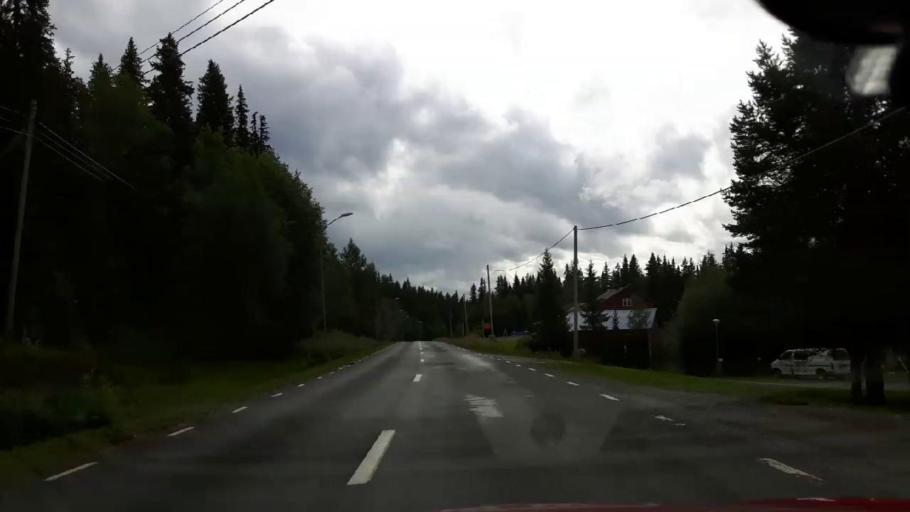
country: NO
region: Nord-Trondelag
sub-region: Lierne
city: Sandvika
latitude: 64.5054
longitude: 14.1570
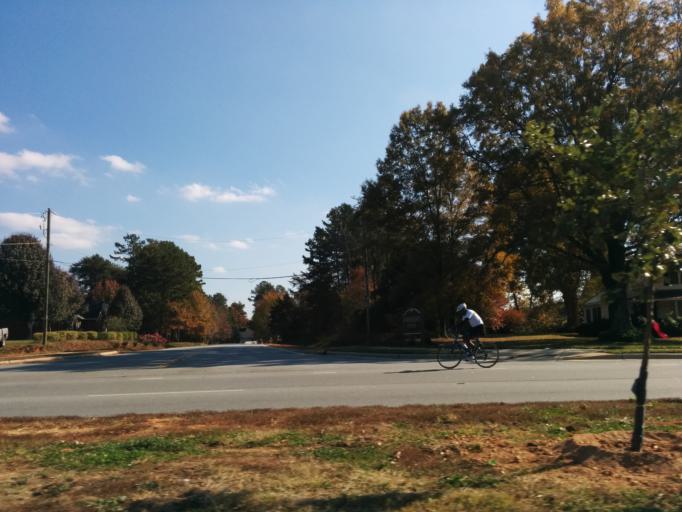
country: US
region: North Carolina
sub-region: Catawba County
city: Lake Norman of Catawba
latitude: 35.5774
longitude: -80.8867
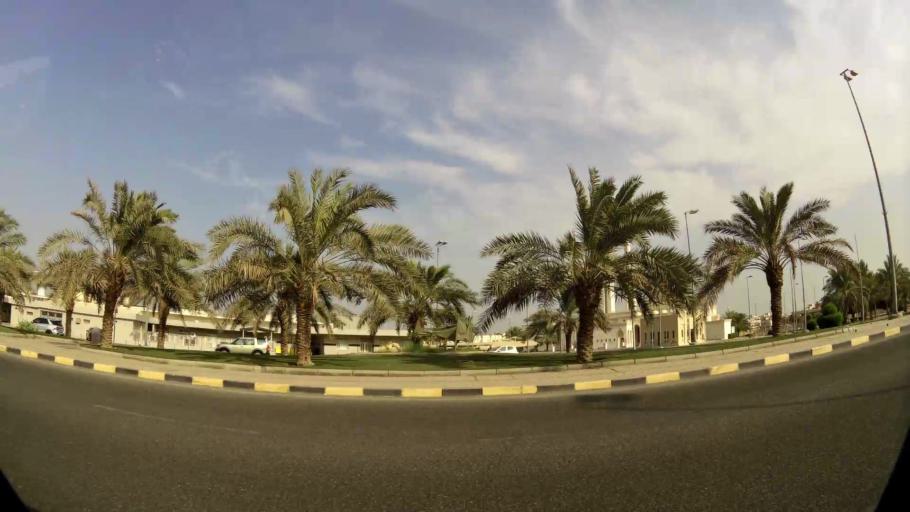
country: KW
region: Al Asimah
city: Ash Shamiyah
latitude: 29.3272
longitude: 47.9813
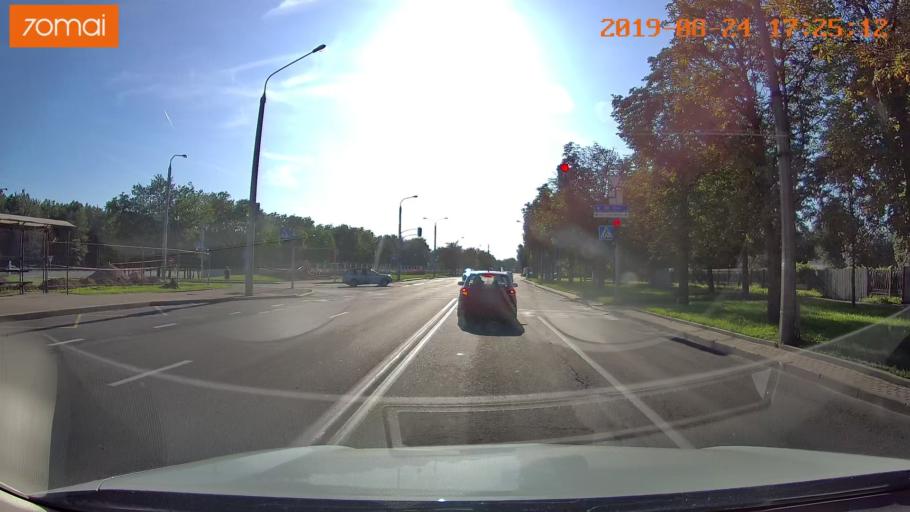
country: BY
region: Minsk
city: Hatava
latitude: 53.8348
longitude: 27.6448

========================================

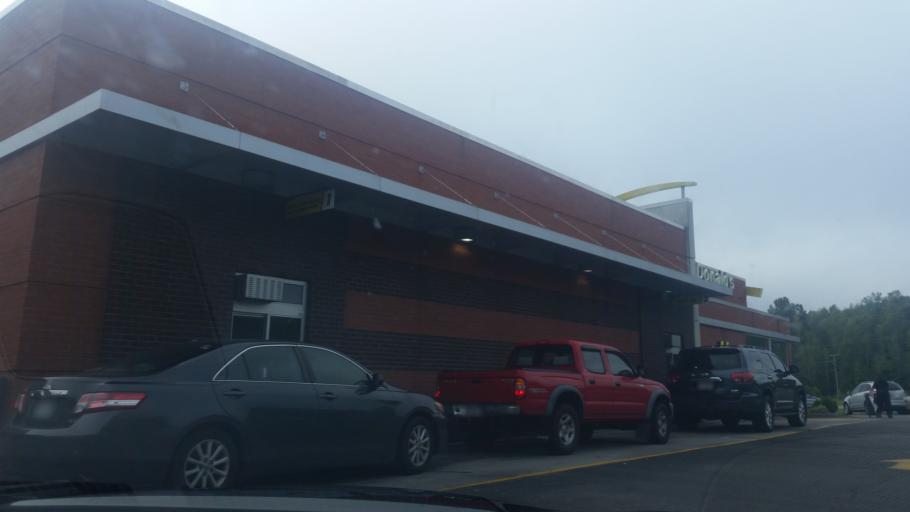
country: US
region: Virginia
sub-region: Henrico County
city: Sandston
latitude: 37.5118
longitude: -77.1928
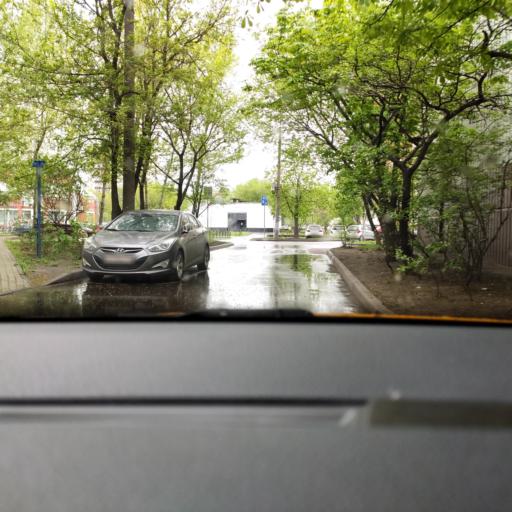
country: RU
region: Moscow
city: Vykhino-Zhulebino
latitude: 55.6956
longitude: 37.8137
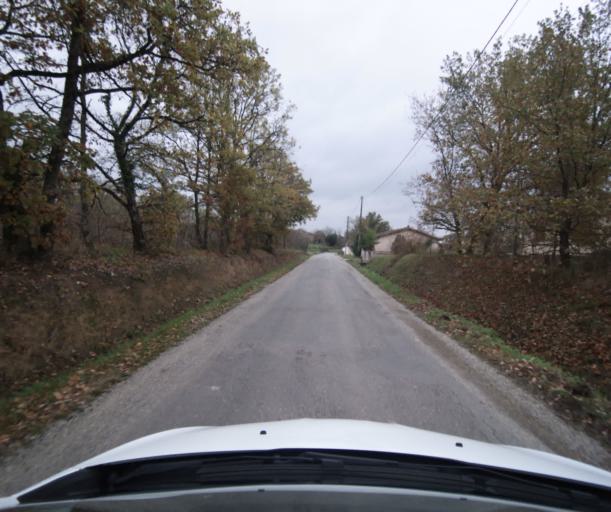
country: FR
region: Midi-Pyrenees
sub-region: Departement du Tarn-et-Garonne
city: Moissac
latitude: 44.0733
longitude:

========================================

Convert the listing into a JSON list of strings, one string per line. Begin at the line that contains "longitude: -80.8867", stop after the line that contains "latitude: 53.8348", and leave out blank lines and the picture lines.

[
  "longitude: -80.8867",
  "country: KW",
  "region: Al Asimah",
  "city: Ash Shamiyah",
  "latitude: 29.3272",
  "longitude: 47.9813",
  "country: BY",
  "region: Minsk",
  "city: Hatava",
  "latitude: 53.8348"
]